Source document Start Marker

It’s important to note that an enumerator does not have exclusive, thread-safe access to its collection. Even when a collection is synchronized, other threads can still modify the collection. Therefore, a collection’s contents can change while enumerating through it, which will cause the enumerator to throw an exception. So there are three key ways to safely enumerate a collection:
1. Lock the Collection During Enumeration
To prevent changes to a collection while enumerating through it, you can lock the collection using its SyncRoot property. Note that you can grow your own SyncRoot for collections that don’t have a SyncRoot property. The downside to this approach is that large collections may be locked for long periods of time, resulting in poor performance or deadlocks.
ArrayList list = new ArrayList(); lock (list.SyncRoot) { foreach (object obj in list) { // do something } }
2. Export Collection Contents to an Array
The best way to guarantee thread-safety is to exclusively own the collection, and the easiest way to do this is to export the collection’s contents to an array. The downside to this approach is the time and memory used to create a separate array.

Source document End Marker
Excerpted records Start Marker

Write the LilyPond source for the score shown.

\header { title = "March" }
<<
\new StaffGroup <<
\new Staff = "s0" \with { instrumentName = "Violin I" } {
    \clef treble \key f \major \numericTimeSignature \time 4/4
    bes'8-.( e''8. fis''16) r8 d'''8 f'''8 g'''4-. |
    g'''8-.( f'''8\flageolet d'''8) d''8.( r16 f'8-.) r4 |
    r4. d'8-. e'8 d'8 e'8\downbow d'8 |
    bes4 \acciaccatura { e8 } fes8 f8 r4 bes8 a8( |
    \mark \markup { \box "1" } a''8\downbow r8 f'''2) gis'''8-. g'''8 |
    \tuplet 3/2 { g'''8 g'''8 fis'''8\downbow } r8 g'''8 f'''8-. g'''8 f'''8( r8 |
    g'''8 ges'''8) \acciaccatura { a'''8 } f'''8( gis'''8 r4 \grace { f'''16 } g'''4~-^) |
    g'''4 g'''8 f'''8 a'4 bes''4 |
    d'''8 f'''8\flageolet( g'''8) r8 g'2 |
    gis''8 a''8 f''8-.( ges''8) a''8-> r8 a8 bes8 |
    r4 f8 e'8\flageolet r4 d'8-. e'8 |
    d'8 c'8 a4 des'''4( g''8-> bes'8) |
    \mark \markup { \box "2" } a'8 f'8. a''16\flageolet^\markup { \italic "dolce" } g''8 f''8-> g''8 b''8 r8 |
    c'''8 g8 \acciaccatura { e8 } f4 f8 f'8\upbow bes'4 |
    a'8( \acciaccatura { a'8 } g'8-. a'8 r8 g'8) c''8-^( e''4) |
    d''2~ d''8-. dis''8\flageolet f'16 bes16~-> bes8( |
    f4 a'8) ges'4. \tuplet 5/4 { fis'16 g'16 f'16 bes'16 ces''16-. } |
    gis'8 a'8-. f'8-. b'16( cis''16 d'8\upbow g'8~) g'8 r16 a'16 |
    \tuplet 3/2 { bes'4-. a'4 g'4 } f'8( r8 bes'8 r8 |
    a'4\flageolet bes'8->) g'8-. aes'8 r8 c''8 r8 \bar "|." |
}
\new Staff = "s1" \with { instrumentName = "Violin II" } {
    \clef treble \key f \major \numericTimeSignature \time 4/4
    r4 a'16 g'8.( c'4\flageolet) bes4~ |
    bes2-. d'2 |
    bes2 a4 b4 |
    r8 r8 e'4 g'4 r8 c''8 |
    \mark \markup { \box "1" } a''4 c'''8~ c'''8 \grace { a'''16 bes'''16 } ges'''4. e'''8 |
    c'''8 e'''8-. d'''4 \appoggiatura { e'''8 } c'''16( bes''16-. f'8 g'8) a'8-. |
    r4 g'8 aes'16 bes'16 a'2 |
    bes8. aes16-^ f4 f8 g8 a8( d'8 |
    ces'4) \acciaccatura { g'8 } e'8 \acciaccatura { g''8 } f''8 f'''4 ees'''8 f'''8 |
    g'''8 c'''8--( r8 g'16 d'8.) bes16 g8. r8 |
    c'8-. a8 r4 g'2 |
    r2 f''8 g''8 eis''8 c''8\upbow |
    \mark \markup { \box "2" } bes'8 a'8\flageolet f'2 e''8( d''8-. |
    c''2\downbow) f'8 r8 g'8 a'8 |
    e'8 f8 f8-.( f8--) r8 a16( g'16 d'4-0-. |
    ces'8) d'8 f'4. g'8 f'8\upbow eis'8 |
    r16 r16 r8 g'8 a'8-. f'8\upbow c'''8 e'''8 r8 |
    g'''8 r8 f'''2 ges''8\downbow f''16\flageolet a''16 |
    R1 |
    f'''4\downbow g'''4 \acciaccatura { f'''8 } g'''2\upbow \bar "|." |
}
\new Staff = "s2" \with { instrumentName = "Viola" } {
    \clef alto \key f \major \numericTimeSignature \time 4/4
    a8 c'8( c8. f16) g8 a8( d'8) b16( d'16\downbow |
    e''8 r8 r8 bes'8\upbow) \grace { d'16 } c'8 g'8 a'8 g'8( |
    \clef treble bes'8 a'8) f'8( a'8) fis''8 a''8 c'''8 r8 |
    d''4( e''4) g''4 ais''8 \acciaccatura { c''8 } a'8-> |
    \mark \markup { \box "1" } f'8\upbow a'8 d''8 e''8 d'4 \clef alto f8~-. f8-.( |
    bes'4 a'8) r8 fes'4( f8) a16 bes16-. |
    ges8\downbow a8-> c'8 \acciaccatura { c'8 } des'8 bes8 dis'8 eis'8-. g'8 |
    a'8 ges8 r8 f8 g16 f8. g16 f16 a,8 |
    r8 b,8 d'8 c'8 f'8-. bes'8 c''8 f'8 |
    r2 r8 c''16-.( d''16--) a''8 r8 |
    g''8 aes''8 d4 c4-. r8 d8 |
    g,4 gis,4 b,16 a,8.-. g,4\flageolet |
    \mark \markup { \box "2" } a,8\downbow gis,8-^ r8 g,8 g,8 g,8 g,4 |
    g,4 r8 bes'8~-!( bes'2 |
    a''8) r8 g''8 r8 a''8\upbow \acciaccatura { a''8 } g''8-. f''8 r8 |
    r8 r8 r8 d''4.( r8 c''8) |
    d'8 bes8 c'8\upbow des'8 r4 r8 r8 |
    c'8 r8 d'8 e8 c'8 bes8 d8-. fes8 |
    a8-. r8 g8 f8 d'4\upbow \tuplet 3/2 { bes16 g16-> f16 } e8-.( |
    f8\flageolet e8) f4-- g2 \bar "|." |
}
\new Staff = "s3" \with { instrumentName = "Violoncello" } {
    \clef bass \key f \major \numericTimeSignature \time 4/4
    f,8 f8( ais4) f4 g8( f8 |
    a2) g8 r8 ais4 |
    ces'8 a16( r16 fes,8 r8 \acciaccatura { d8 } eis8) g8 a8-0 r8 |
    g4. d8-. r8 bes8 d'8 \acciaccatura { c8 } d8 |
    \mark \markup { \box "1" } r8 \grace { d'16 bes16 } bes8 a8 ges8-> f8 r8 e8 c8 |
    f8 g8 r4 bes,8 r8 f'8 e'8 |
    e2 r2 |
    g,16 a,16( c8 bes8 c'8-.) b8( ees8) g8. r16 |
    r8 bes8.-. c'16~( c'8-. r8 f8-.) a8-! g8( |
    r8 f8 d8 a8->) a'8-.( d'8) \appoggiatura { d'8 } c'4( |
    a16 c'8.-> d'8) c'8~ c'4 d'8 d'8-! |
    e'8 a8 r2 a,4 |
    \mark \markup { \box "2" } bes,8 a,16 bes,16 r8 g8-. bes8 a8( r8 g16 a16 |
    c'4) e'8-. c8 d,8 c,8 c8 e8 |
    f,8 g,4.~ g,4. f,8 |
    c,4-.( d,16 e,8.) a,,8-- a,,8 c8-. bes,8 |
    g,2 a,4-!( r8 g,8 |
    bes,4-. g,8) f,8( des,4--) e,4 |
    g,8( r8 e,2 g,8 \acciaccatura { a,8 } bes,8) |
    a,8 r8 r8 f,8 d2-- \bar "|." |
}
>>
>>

Excerpted records End Marker

• **Your tasks**:
1. Translate this sentence from the passage on thread-safe enumeration into Spanish: "Even when a collection is synchronized, other threads can still modify the collection."
2. Echo the passage on thread-safe enumeration from "ArrayList list = new" up to and including "a separate array.".
3. Give what follows in the passage on thread-safe enumeration, picking up right after its last sentence.

• **Results**:
1. Incluso cuando una colección está sincronizada, otros subprocesos todavía pueden modificar la colección.

2.
ArrayList list = new ArrayList(); lock (list.SyncRoot) { foreach (object obj in list) { // do something } }
2. Export Collection Contents to an Array
The best way to guarantee thread-safety is to exclusively own the collection, and the easiest way to do this is to export the collection’s contents to an array. The downside to this approach is the time and memory used to create a separate array.

3.
ArrayList list = new ArrayList(); Array array = list.ToArray(); foreach (object obj in array) { // do something }
3. Catch Enumerator Exceptions
The final approach is simply to catch any exceptions and re-start the enumeration. The downside to this approach is the enumeration could restart multiple times for oft-changing collections, and there may be cases where you do not want to repeat the enumeration.
ArrayList list = new ArrayList(); bool finished = false; while (!finished) { try { foreach (object obj in array) { // do something } finished = true; } catch (InvalidOperationException) { // collection changed } }
Is the “ToArray” method thread safe?
Excellent question. If the array is synchronized, then yes, ToArray is thread-safe, as shown in Reflector:
public override object[] ToArray()
{
lock (this._root)
{
return this._list.ToArray();
}
}
But if not using a synchronized ArrayList, then you might want to explicitly lock the SyncRoot, similar to approach #1.